The plant is cutting its losses and manages to hold on to some of the energy it put into creating the chlorophyll. The next year, the plant will break the pigment down to recycle and reabsorb it, according to Jordan.
“The chlorophyll are broken down into any number of different compounds, mostly in the form of sugar…,” Jordan said. “It can be stored so that during the next growth season there is at least a little bit of energy reserved in addition to what is already there to help initial growth.”
This re-absorption of sugar is a process called glueconeogenosis.
While leaves are gradually withering away, plants are reabsorbing their chlorophyll for storage, prompting the drastic color change.
“Now what that does is to unmask certain types of pigments that were always there during the whole growth season,” Jordan said.
As chlorophyll becomes less concentrated, we begin to see the colors of the leaves. Examples of these residual colors come from carotenoids, a bright orange pigment, and xanthophylls, which are a pale yellow.

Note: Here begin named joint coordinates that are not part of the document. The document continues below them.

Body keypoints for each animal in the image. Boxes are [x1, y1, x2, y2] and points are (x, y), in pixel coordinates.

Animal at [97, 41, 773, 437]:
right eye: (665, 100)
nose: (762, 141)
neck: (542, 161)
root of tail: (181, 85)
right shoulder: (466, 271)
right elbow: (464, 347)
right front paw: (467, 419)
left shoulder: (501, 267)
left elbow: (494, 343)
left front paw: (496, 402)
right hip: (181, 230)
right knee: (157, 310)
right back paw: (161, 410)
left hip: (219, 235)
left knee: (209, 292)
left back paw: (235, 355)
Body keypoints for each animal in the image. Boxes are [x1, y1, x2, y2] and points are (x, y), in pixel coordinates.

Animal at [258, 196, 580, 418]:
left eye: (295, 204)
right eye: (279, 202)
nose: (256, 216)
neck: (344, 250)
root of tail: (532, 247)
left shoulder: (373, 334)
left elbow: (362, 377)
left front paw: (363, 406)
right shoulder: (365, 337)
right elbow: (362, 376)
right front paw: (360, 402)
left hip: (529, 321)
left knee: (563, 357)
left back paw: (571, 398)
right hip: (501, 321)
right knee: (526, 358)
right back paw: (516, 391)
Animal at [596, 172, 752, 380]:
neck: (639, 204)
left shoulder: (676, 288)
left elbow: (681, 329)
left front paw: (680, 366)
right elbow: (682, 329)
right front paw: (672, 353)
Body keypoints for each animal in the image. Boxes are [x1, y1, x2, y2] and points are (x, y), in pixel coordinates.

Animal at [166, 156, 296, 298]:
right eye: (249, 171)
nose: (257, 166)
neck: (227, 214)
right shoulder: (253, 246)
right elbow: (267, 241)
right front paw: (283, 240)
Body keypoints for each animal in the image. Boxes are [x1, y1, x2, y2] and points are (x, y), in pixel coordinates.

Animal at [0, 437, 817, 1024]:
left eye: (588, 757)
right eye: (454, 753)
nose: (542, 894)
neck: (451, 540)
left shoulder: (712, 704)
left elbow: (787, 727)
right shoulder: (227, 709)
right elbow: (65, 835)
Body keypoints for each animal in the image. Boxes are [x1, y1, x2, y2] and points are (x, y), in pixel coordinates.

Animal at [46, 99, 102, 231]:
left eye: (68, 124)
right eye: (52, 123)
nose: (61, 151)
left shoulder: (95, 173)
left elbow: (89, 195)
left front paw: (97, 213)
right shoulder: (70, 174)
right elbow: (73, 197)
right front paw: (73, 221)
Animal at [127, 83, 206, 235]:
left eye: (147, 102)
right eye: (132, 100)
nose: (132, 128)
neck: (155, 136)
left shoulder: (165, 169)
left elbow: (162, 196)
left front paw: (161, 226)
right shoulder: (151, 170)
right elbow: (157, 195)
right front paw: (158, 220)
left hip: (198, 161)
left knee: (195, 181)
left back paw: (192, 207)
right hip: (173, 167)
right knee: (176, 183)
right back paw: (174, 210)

There are also some pigments that are produced by the plant. These are called anthocynins, and are created from sugars.
“Some of the sugars that are in the leaf remain in the leaf,” Jordan said, though the plant is attempting to remove them. “And part of that is because when it’s cooler at night they tend to stay where they are more readily, and as a result of that what happens is this conversion of some of the sugars inside over to those anthocynin compounds.”
These anthocynin compounds cause the leaf to be colored bright red or purple.
This means that certain factors, temperature being the most pertinent, can be optimized to create more brilliant leaf colorings.
“So the intensity of color change, really in some cases, will be dictated between those temperature differences between day and night,” Jordan said. “So warm days and cool nights tend to make the color change more vibrant.”
He said nights of about 40 to 45 degrees would be the optimum for leaf color change, but that anything below freezing would kill the leaves.
North Carolina is lucky enough to often have almost perfect conditions for leaf coloring in the fall. According to Jordan, this climate is unique.
“There are only certain parts of the world in which color change is vibrant like it is here,” Jordan said.
According to Jordan, the North Carolinian Southern Appalachians leaf displays are considered as excellent as those in the North East and the Rockies, as they have some of the most vibrant leaves in the country, something everyone will be pleased to take advantage of this season.